## TASK DIRECTIONS
In the listing below, how many lines contain the string "instances"? Case counts, and the reply should be the number alone.
··· DATA IN THIS EXERCISE
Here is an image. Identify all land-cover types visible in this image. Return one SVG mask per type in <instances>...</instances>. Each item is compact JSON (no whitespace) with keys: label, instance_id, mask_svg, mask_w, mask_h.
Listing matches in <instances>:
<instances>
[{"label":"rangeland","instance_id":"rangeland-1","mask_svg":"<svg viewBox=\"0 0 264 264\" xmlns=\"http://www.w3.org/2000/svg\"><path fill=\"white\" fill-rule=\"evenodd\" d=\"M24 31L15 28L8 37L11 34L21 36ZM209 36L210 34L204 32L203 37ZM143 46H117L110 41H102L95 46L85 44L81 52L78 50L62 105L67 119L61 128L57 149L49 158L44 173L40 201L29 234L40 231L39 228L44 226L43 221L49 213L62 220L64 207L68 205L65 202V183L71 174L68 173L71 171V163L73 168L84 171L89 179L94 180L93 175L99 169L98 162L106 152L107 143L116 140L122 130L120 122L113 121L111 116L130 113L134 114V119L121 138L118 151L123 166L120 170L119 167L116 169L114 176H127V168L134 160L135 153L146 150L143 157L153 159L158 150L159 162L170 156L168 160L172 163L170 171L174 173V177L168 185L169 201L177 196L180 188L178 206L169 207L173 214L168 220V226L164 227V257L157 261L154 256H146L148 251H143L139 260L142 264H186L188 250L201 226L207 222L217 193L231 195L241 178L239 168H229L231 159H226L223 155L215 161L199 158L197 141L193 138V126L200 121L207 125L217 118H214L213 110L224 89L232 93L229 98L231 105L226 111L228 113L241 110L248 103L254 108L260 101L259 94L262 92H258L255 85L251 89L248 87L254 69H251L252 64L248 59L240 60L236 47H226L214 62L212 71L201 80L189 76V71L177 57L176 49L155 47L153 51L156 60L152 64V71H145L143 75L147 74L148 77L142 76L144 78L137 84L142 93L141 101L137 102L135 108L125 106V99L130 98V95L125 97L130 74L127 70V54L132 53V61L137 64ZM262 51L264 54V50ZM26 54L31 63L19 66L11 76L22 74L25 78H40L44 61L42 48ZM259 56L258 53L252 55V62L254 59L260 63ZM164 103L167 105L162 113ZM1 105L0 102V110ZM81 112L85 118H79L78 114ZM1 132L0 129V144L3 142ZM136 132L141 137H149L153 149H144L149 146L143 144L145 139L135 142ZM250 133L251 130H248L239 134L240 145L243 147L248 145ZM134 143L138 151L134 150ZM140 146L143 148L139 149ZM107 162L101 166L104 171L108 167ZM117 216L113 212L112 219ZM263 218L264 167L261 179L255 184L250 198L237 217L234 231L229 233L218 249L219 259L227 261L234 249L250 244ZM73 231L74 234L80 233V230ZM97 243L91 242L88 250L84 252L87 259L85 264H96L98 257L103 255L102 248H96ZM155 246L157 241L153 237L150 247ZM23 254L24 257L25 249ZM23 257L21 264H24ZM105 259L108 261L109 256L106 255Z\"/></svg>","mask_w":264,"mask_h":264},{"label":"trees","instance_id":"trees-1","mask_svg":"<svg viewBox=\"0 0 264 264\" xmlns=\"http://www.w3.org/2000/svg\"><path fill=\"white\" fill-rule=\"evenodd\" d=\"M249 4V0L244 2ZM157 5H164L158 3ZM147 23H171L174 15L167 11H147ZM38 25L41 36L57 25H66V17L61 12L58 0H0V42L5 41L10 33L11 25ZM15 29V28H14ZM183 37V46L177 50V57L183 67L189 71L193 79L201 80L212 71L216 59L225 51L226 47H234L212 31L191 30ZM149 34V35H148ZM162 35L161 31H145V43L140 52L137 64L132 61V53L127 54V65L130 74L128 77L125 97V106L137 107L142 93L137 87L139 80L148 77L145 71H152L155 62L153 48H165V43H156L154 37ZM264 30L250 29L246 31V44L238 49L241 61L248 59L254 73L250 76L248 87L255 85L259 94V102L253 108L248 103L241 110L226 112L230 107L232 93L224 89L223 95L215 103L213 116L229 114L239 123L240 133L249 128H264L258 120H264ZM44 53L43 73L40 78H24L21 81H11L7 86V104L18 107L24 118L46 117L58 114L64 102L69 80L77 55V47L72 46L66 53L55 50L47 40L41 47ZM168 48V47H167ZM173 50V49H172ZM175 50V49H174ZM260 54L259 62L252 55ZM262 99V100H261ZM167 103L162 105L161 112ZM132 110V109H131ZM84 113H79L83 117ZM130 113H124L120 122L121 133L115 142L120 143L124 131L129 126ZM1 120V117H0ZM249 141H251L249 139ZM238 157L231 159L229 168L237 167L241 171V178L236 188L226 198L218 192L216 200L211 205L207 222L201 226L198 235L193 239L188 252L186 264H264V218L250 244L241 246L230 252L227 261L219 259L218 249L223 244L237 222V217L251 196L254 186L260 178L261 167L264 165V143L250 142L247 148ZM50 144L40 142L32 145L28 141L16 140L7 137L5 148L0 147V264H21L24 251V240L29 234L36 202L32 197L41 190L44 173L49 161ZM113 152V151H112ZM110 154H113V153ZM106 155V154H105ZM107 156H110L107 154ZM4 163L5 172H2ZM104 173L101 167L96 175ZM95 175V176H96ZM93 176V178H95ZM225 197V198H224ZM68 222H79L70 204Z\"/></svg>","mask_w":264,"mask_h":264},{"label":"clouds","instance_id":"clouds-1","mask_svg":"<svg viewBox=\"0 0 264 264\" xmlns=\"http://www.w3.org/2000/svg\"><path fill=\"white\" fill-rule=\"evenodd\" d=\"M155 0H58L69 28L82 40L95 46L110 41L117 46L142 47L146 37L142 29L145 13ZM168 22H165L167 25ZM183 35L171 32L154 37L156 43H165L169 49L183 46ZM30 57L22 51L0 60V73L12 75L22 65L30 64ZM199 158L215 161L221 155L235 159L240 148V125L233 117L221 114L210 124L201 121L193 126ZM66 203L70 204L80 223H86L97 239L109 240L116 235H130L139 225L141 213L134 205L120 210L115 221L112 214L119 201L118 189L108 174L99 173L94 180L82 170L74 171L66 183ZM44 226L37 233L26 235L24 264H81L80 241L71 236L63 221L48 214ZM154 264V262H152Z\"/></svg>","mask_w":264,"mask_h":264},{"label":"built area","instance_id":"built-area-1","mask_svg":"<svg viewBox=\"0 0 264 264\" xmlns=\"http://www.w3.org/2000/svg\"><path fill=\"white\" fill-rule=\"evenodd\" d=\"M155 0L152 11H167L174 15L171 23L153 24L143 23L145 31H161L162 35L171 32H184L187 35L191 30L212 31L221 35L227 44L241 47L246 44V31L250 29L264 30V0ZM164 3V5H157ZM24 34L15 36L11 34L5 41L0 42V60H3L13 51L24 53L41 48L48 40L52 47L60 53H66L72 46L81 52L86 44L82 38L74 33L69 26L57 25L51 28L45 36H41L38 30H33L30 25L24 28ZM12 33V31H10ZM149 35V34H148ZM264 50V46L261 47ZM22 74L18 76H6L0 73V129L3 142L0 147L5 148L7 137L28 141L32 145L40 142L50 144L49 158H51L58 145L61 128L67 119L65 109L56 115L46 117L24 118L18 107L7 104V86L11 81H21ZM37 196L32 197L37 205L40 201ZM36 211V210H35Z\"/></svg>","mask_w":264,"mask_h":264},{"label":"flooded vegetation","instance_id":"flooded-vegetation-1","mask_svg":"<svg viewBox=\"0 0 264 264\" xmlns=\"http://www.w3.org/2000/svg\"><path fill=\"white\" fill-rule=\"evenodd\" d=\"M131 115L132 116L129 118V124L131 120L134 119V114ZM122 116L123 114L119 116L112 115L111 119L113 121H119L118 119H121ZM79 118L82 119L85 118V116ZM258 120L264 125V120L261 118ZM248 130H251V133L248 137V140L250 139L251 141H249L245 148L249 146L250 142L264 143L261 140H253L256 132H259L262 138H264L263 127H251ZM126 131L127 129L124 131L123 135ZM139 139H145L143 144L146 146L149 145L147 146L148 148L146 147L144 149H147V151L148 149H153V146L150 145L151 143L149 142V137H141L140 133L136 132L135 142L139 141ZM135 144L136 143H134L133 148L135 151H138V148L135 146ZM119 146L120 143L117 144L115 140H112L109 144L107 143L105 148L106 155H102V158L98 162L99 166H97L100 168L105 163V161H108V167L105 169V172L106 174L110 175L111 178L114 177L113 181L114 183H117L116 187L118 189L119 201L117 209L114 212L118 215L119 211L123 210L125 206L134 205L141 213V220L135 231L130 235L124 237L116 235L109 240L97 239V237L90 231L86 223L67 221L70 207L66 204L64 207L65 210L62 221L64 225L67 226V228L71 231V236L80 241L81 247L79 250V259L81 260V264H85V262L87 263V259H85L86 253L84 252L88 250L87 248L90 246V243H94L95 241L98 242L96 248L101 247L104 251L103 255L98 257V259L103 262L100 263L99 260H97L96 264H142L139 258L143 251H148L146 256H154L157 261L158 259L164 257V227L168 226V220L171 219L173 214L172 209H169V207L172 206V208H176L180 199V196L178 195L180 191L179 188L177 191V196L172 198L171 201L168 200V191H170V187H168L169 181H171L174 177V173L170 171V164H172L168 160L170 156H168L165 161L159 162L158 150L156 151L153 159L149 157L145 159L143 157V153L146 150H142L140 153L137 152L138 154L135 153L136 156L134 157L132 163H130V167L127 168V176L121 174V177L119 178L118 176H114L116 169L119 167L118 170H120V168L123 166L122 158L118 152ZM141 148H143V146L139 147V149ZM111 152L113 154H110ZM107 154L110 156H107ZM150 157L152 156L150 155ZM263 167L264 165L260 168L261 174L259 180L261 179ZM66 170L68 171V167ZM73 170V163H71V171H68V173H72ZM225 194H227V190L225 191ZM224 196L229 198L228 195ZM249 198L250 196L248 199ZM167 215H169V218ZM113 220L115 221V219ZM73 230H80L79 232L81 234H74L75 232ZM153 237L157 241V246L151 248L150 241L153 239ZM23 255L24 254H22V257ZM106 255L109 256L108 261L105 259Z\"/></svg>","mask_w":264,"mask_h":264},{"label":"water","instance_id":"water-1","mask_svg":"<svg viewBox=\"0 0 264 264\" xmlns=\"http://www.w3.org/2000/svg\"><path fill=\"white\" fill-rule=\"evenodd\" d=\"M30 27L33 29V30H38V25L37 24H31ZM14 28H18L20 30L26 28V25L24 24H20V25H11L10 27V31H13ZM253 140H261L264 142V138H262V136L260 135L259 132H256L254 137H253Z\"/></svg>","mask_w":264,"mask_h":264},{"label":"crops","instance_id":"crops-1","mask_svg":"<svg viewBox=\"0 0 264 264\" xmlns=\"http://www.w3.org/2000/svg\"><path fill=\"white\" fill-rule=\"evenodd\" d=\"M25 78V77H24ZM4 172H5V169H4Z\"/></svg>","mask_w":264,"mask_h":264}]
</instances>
······
## EXERCISE RESPONSE
4